What We Actually Did

Introduced a sliding-window context policy so prompts stayed inside a clear token budget.
Quantized the large model path with AWQ INT4 to reclaim VRAM headroom.
Added an OOM circuit breaker so the worker degraded gracefully (returned a controlled fallback + emitted a metric) instead of crashing the process.

Deep-Dive Questions And Answers

Q1. Why did long manga conversations lead to container restarts? Because context growth increased KV-cache memory pressure. Each turn added tokens to the input, and the KV-cache for those tokens consumed VRAM. When VRAM was exhausted, the serving worker crashed. The container platform then interpreted that as an unhealthy container and triggered a restart cycle. The manga user's conversation was lost.

Q2. Why was sliding-window context better than blunt truncation? Blunt truncation throws away context without control — it just drops the oldest tokens, which might include the user's stated genre preferences, favorite characters, or reading history context that the model needs. Sliding-window budgeting keeps the most recent and most relevant turns, preserves a predictable token ceiling, and inserts an explicit truncation marker so the model knows context was summarized — not just silently missing.

Q3. Why was quantization a container optimization, not only a model optimization? Reducing model VRAM footprint directly improved container stability and effective instance density. Smaller VRAM usage means: fewer OOMs per instance, more room for concurrent KV-cache from multiple users, less container churn under load. AWQ INT4 was the mechanism; container stability was the outcome.

Q4. Why keep an OOM circuit breaker if quantization already helped? Because prevention is not containment. Even with INT4 quantization and a context budget, a rare traffic pattern or unusually long prompt could still push toward OOM. The circuit breaker ensures that rare case returns a controlled response ("I need to start a fresh context for this conversation") and emits a metric — rather than crashing the worker and restarting the container, taking down all other concurrent sessions with it.

Q5. What result should you quote? OOM incidents went from ~14 per week to zero over the monitored post-fix window. 20-turn manga conversations became much less memory-intensive after the combined sliding-window + AWQ changes.

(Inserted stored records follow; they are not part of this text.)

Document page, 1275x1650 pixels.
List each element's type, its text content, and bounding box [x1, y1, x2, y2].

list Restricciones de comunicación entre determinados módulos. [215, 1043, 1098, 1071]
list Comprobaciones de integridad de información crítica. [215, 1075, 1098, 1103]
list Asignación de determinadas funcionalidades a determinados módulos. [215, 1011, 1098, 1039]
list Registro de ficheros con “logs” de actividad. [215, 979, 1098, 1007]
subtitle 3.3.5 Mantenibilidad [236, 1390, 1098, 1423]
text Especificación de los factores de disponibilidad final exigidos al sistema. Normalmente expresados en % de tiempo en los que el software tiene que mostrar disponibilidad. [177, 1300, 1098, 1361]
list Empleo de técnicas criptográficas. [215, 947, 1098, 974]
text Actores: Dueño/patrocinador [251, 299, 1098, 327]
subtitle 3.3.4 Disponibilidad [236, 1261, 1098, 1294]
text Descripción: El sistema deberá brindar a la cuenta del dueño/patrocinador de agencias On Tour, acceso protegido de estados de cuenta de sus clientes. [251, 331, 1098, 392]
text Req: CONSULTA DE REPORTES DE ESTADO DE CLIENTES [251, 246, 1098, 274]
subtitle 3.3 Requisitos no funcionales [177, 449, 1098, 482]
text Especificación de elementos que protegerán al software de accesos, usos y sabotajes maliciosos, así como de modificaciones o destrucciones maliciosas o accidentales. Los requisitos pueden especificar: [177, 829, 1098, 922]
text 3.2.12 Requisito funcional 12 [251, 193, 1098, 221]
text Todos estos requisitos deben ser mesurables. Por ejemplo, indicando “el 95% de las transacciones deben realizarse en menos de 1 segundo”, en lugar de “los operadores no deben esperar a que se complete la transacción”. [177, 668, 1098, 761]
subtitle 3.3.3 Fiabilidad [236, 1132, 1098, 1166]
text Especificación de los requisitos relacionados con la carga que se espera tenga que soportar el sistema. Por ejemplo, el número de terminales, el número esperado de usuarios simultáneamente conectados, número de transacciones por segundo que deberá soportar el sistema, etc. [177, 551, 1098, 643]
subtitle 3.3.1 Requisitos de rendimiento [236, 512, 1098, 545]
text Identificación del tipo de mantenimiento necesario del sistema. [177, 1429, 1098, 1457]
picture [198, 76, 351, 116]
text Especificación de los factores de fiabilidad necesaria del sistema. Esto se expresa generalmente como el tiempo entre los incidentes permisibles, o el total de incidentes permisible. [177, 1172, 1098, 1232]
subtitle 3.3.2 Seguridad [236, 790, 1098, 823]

Q6. What is the best senior-level takeaway? Treat GPU memory as a capacity budget, not an incidental detail. In long-context chat systems, prompt construction policy is just as important as the serving engine when you care about container stability. The serving engine manages the GPU; the application layer controls how much work the GPU is asked to do.

Optimizations We Can Credibly Claim

Explicit context-window budgeting with sliding-window policy
AWQ INT4 quantization to reclaim VRAM headroom
Graceful OOM handling instead of hard worker crashes
Fewer container restarts → better session stability for long manga reading sessions
Metrics emitted on OOM circuit breaker trips for proactive monitoring

Better-Than-Naive Explanation

The naive answer is "we needed a bigger GPU." Bigger hardware only delays the problem — a user with a long enough manga session would still eventually OOM a larger GPU if context growth is unbounded. We fixed the real issue by: controlling prompt growth with a sliding-window budget, shrinking the model memory footprint with quantization, and preventing one OOM from taking down the worker and all concurrent sessions with it.

Decision Table

Dimension	Details
Root cause	Unbounded context growth → KV-cache VRAM exhaustion → worker crash → container restart → session loss
Why not "just add GPU"	Larger GPU delays the problem; doesn't fix unbounded context growth
Sliding-window vs blunt truncation	Blunt = silent loss of preference context. Sliding-window = predictable budget + explicit marker
Quantization (AWQ INT4) tradeoff	Minor quality delta on long inference vs significant VRAM reduction + container stability
OOM circuit breaker rationale	Prevention (budgeting + quantization) is necessary but not sufficient — containment (graceful fallback) handles the tail case
Who owns the fix	App layer owns context budget (not the container), serving layer owns graceful OOM handling
Scale mechanism	Context budget = VRAM budget per request; enforced in application before GPU is stressed
Key metric	OOM incidents: ~14/week → 0 post-fix

Tradeoffs Discussed

Option considered	Why rejected or scoped
Larger GPU instance	Delays OOM, doesn't prevent it; adds significant cost
Blunt oldest-turn truncation	Loses genre preferences, character context silently; bad for manga recommendation quality
No quantization (full precision)	Max quality but VRAM footprint too large for cost-efficient container density
Crash-and-restart without guard	Platform naturally handles it, but all concurrent sessions on that container are disrupted
Per-request GPU isolation	Each request in its own container — total isolation but impractical cost and startup overhead

Scale Planned

Constraint	Enforcement
Max input tokens per request	Sliding-window budget enforced in application layer before FM call
VRAM per container	AWQ INT4 reduces model footprint; more headroom for concurrent KV-cache
Concurrent sessions per instance	Increased after quantization — more users per GPU without OOM risk
OOM tail case handling	Circuit breaker returns controlled response + emits metric; does not crash worker

Failure Modes And Containment

Without fixes:
  Long conversation → VRAM exhausted → worker crashes → container restarts → ALL sessions on instance disrupted

With fixes:
  Long conversation → budget policy trims oldest turns → VRAM stays bounded
  Quantization → model needs less VRAM per inference → more headroom for all sessions
  Circuit breaker → rare edge case → graceful fallback → metric emitted → worker stays alive

Intuition From This Scenario

In a chat system, the application layer and the serving layer share responsibility for GPU memory. The serving engine manages VRAM efficiently during inference. But the application layer controls how large the input ever gets — and if the application sends unbounded context growth, no serving engine optimization can save it. The fix was split across both layers deliberately: sliding-window budget in the app layer to control what's sent, quantization in the serving layer to reduce the baseline footprint, and a circuit breaker at the boundary for the cases that still slip through. That three-layer defense is the senior-engineer answer.